The simplest vacuum tube, the diode, contains only a heater, a heated electron-emitting cathode (the filament itself acts as the cathode in some diodes), and a plate (anode). Current can only flow in one direction through the device between the two electrodes, as electrons emitted by the cathode travel through the tube and are collected by the anode. Adding one or more control grids within the tube allows the current between the cathode and anode to be controlled by the voltage on the grid or grids.Tubes with grids can be used for many purposes, including amplification, rectification, switching, oscillation, and display.
Invented in 1904 by John Ambrose Fleming, vacuum tubes were a basic component for electronics throughout the first half of the twentieth century, which saw the diffusion of radio, television, radar, sound reinforcement, sound recording and reproduction, large telephone networks, analog and digital computers, and industrial process control. Although some applications had counterparts using earlier technologies such as the spark gap transmitter or mechanical computers, it was the invention of the vacuum tube that made these technologies widespread and practical. In the 1940s the invention of semiconductor devices made it possible to produce solid-state devices, which are smaller, more efficient, more reliable, more durable, and cheaper than tubes. Hence, from the mid-1950s solid-state devices such as transistors gradually replaced tubes. The cathode-ray tube (CRT) remained the basis for televisions and video monitors until superseded in the 21st century. However, there are still a few applications for which tubes are preferred to semiconductors; for example, the magnetron used in microwave ovens, and certain high-frequency amplifiers.
Classifications
One classification of vacuum tubes is by the number of active electrodes, (neglecting the filament or heater). A device with two active elements is a diode, usually used for rectification. Devices with three elements are triodes used for amplification and switching.
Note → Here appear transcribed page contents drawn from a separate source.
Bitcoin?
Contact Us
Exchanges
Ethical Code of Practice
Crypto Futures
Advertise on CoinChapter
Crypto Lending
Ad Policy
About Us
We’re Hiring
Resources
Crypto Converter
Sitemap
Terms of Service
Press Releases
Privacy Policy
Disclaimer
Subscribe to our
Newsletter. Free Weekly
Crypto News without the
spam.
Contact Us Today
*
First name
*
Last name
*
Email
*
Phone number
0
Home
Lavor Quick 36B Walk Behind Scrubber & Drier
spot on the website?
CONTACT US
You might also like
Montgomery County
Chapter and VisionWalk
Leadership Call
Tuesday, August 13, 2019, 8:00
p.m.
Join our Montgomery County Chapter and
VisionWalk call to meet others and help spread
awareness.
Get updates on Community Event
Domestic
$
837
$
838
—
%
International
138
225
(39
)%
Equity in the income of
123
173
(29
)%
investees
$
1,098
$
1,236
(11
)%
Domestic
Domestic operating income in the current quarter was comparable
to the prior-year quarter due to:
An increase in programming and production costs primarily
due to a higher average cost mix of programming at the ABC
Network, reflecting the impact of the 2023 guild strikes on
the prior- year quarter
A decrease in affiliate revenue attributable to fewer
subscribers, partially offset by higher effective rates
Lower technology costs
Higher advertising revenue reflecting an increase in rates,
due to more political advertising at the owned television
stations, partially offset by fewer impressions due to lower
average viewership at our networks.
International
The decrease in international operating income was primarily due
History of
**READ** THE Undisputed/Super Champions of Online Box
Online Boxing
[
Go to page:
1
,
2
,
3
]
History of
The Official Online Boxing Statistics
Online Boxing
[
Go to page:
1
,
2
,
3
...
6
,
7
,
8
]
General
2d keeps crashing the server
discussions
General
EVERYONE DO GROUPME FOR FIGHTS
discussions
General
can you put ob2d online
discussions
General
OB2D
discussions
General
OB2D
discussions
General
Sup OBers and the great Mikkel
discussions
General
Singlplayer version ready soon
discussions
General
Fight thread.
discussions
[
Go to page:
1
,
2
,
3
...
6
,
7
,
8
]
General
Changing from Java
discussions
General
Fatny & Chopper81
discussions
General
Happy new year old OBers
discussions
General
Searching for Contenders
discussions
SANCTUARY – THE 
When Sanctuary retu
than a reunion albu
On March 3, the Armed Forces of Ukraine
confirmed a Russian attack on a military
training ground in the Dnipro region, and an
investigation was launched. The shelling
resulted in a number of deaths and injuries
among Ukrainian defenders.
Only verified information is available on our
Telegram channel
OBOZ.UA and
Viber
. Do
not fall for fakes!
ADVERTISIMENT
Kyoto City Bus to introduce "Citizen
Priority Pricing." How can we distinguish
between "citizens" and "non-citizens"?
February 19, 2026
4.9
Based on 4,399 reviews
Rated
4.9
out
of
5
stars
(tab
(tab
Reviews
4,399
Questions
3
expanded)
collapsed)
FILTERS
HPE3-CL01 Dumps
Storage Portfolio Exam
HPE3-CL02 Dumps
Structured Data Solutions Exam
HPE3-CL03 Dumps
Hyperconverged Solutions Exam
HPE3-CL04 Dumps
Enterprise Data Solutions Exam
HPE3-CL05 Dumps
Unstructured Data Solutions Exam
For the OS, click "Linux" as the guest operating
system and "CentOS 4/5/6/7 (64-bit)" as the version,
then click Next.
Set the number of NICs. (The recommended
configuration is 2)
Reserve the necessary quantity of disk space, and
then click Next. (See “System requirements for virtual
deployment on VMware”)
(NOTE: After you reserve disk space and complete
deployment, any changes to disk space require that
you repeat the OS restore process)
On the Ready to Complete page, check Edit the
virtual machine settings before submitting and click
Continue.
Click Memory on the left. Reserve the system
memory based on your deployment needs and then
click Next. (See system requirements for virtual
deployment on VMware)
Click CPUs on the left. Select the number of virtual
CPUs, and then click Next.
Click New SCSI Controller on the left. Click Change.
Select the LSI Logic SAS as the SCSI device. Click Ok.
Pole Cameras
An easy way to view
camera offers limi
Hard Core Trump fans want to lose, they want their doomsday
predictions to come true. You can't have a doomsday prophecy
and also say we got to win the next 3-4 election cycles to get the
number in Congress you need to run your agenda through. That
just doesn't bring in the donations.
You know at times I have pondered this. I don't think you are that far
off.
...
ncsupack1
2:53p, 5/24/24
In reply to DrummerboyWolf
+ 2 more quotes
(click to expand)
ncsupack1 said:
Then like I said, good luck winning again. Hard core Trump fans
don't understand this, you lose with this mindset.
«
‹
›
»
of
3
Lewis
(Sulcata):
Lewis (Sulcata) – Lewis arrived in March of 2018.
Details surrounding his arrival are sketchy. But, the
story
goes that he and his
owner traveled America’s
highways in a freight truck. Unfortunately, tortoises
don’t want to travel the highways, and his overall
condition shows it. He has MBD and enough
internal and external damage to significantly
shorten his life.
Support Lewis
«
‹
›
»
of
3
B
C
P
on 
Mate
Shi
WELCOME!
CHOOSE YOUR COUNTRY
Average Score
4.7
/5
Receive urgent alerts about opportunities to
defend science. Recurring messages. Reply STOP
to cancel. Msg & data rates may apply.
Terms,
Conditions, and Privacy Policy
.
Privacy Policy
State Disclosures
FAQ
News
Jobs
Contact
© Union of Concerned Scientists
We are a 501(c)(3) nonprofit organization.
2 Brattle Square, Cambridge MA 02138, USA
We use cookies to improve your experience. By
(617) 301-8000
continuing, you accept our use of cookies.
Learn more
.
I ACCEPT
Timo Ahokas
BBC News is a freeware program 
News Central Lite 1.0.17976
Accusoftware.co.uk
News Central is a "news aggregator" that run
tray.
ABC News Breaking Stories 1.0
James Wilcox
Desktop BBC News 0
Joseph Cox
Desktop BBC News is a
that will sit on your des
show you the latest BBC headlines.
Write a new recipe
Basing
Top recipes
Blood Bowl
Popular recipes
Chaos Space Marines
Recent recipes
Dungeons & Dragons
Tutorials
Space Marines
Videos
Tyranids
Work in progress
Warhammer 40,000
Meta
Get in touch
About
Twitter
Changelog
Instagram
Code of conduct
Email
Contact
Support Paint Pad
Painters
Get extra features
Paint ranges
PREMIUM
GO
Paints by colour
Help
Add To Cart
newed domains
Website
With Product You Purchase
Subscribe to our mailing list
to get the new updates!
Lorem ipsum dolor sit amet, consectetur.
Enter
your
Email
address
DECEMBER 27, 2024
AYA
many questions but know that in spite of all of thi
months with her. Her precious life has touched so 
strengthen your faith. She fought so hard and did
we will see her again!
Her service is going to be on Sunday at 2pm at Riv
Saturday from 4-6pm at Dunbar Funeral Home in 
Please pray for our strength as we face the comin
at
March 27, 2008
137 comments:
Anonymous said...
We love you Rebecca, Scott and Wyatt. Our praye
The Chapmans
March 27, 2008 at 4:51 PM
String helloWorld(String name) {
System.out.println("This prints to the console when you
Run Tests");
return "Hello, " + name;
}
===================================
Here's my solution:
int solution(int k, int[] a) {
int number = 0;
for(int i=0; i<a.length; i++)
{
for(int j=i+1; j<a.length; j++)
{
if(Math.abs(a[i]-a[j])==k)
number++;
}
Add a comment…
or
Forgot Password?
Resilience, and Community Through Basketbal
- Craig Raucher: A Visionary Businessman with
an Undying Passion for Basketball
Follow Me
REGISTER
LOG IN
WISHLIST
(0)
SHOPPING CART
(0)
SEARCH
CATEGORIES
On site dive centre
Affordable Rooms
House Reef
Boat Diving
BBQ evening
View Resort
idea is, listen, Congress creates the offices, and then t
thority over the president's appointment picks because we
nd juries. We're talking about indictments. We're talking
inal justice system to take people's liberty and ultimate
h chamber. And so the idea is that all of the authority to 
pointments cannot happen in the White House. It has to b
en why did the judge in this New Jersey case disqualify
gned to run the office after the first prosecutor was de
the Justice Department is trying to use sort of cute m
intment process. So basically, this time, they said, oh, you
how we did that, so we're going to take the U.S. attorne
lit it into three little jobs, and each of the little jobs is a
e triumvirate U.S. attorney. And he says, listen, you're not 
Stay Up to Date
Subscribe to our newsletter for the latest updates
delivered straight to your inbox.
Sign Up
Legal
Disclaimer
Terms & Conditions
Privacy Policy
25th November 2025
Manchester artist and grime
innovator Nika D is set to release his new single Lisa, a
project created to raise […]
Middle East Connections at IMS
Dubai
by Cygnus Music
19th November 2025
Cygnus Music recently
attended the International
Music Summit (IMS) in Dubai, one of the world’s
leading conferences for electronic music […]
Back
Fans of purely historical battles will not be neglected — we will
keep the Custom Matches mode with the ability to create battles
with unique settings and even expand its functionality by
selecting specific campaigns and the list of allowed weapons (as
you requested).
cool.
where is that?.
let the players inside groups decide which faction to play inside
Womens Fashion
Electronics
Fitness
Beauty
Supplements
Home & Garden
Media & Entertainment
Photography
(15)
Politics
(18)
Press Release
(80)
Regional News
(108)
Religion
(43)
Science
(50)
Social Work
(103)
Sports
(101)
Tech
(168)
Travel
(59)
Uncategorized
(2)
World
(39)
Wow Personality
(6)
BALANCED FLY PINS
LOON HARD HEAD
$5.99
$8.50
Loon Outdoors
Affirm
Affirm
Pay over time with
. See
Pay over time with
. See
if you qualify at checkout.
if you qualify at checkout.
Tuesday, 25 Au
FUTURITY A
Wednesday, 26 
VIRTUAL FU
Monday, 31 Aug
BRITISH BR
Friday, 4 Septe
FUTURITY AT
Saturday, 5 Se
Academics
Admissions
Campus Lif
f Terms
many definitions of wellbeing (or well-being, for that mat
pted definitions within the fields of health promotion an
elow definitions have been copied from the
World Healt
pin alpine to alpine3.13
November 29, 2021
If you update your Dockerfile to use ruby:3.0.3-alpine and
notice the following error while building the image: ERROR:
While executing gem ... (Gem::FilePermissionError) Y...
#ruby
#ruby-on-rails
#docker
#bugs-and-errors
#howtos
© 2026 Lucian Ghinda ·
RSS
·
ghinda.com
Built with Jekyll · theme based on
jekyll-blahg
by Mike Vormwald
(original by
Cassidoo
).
Additional electrodes create tetrodes, pentodes, and so forth, which have multiple additional functions made possible by the additional controllable electrodes.Other classifications are:
- by frequency range (audio, radio, VHF, UHF, microwave)
- by power rating (small-signal, audio power, high-power radio transmitting)
- by cathode/filament type (indirectly heated, directly heated) and Warm-up time (including "bright-emitter" or "dull-emitter")
- by characteristic curves design (e.g., sharp- versus remote-cutoff in some pentodes)
- by application (receiving tubes, transmitting tubes, amplifying or switching, rectification, mixing)
- specialized parameters (long life, very low microphonic sensitivity and low-noise audio amplification, rugged/military versions
- specialized functions (light or radiation detectors, video imaging tubes)
- tubes used to display information (Nixie tubes, "magic eye" tubes, Vacuum fluorescent displays, CRTs)
Tubes have different functions, such as cathode ray tubes which create a beam of electrons for display purposes (such as the television picture tube) in addition to more specialized functions such as electron microscopy and electron beam lithography. X-ray tubes are also vacuum tubes. Phototubes and photomultipliers rely on electron flow through a vacuum, though in those cases electron emission from the cathode depends on energy from photons rather than thermionic emission. Since these sorts of "vacuum tubes" have functions other than electronic amplification and rectification they are described in their own articles.